Hank moved his fingers up and down, staring off into space. “I thought I had it all figured out. I knew her dark side. I wanted to know her good side. How many times do people meet and fall in love with all the good stuff first? All that other shit is hidden behind walls. And over time, all the bad things just creep over that wall, and then you have to adjust everything you’ve ever known about that person because they couldn’t come clean in the beginning, because they were afraid. I met her bad side first, and I fell head over heels. When I met her good side, well, look at me.

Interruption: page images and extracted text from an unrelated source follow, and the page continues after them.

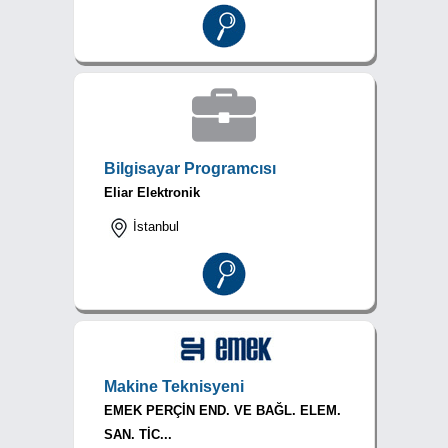
Bilgisayar Programcısı
Eliar Elektronik
İstanbul
Makine Teknisyeni
EMEK PERÇİN END. VE BAĞL. ELEM.
SAN. TİC...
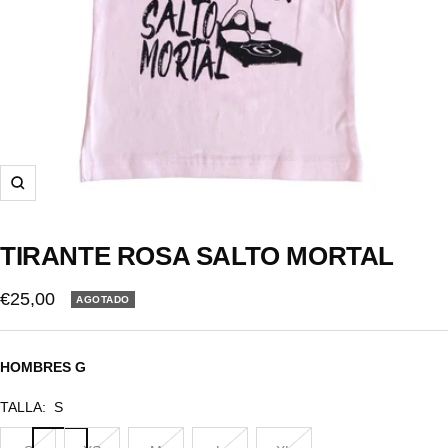
Zoom
TIRANTE ROSA SALTO MORTAL
Precio
€25,00
AGOTADO
de
venta
HOMBRES G
TALLA:
S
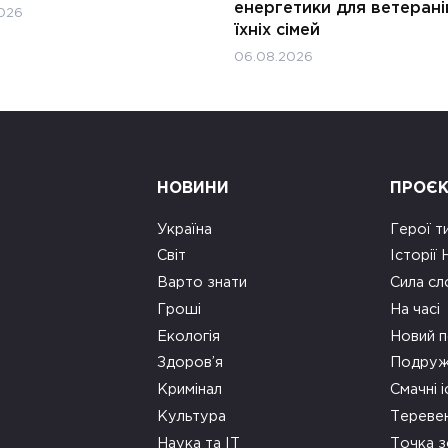
енергетики для ветерані
026
їхніх сімей
06.08.2026
НОВИНИ
ПРОЄ
Україна
Герої т
Світ
Історії
Варто знати
Сила сл
Гроші
На часі
Екологія
Новий п
Здоров’я
Подруж
Кримінал
Смачні і
Культура
Тереве
Наука та ІТ
Точка 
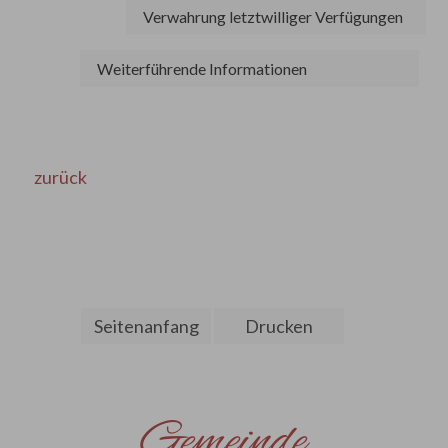
Verwahrung letztwilliger Verfügungen
Weiterführende Informationen
zurück
Seitenanfang
Drucken
Gemeinde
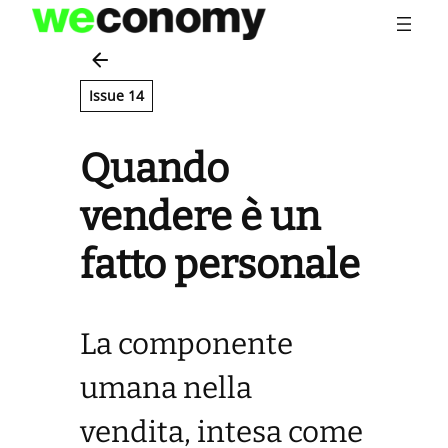
Vai
al
contenuto
Issue 14
Quando
vendere è un
fatto personale
La componente
umana nella
vendita, intesa come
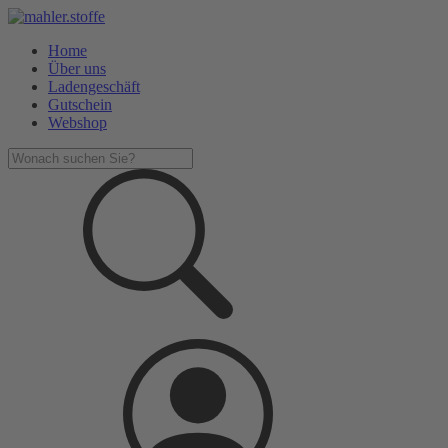
Home
Über uns
Ladengeschäft
Gutschein
Webshop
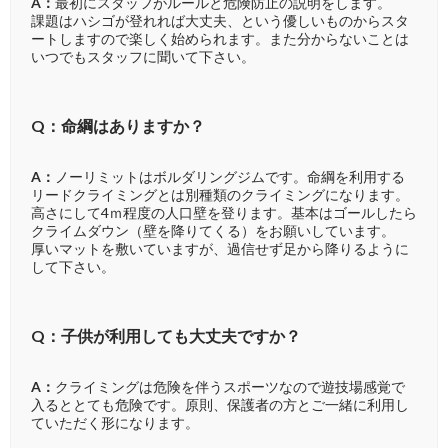
A：
最初にスタッフがルールと危険防止の説明をします。
課題はハシゴが登れれば大丈夫、という優しいものからスタ
ートしますので楽しく始められます。また分からないことは
いつでもスタッフに聞いて下さい。
Q：命綱はありますか？
A：
ノーリミットはボルダリングジムです。命綱を利用する
リードクライミングとは別種類のクライミングになります。
高さにして4ｍ程度の人口壁を登ります。基本はゴールしたら
クライムダウン（壁を降りてくる）をお願いしています。
厚いマットを敷いていますが、過信せず足から降りるように
して下さい。
Q：子供が利用しても大丈夫ですか？
A：
クライミングは危険を伴うスポーツなので遊技場感覚で
入るととても危険です。原則、保護者の方とご一緒に利用し
ていただく形になります。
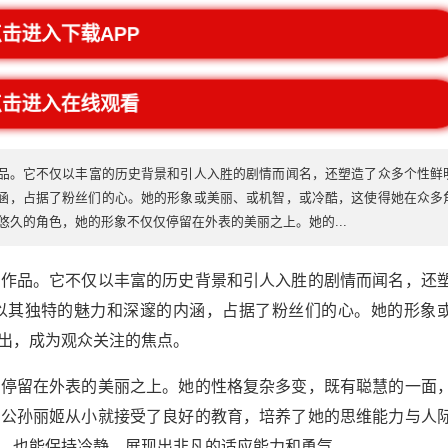
点击进入下载APP
点击进入在线观看
品。它不仅以丰富的历史背景和引人入胜的剧情而闻名，还塑造了众多个性鲜
涵，占据了粉丝们的心。她的形象或美丽、或机智，或冷酷，这使得她在众多
悠久的角色，她的形象不仅仅停留在外表的美丽之上。她的...
的作品。它不仅以丰富的历史背景和引人入胜的剧情而闻名，还
以其独特的魅力和深邃的内涵，占据了粉丝们的心。她的形象
出，成为观众关注的焦点。
仅停留在外表的美丽之上。她的性格复杂多变，既有聪慧的一面
，公孙丽姬从小就接受了良好的教育，培养了她的思维能力与人
，也能保持冷静，展现出非凡的适应能力和勇气。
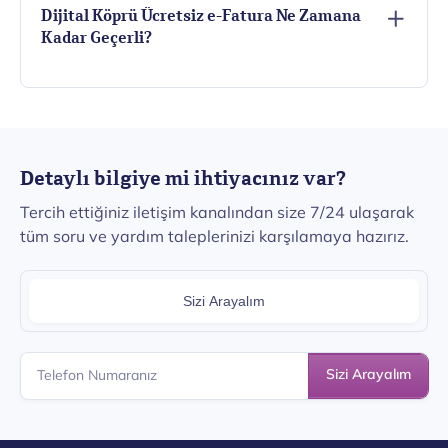
Dijital Köprü Ücretsiz e-Fatura Ne Zamana
Kadar Geçerli?
Detaylı bilgiye mi ihtiyacınız var?
Tercih ettiğiniz iletişim kanalından size 7/24 ulaşarak
tüm soru ve yardım taleplerinizi karşılamaya hazırız.
Sizi Arayalım
Sizi Arayalım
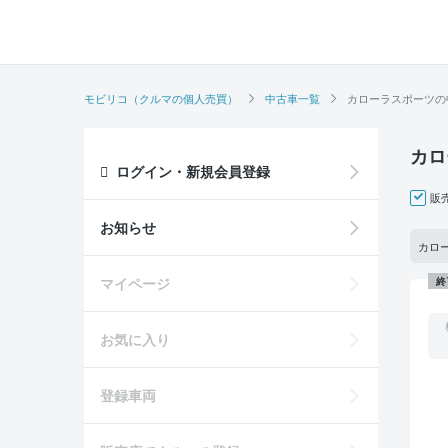
モビリコ（クルマの個人売買）
中古車一覧
カローラスポーツの
カロ
ログイン・新規会員登録
販
お知らせ
カロー
マイページ
終
お気に入り
登録車両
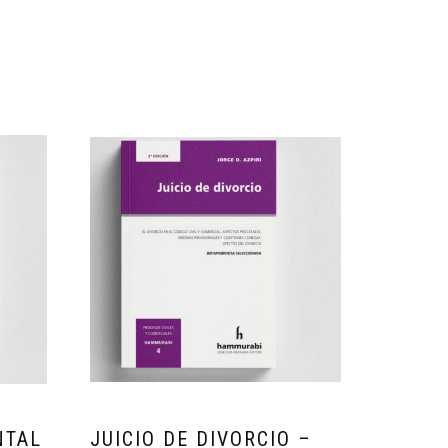
NTAL
JUICIO DE DIVORCIO –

“I had two pleas, that she never cheats on me, and that she never left me. Even though I always thought of them as two women, she was one person to me. I didn’t mean for it to happen. It just did. They morphed, and Delilah somehow became everything. Everyone.”

“Why didn’t you ask her, Hank?” Dylan said again—a stern edge to his question this time.

“I fell in love with them both, the instant I saw them. It was like falling in love with the air, before you even knew what the air was. That first breath you take in this world, unconsciously, but consciously knowing you’re breathing the stuff that keeps you moving. Instinctual. I was sitting in Delilah’s kitchen while she was singing this little song to me about Hank loving her pancakes, yes he
do
, when I truly understood. I couldn’t live a day without her. Just like the day in school when you learn how come you can’t live without air. They explain why, but it’s a true mystery as to why it’s air we have to breathe instead of, let’s say, water.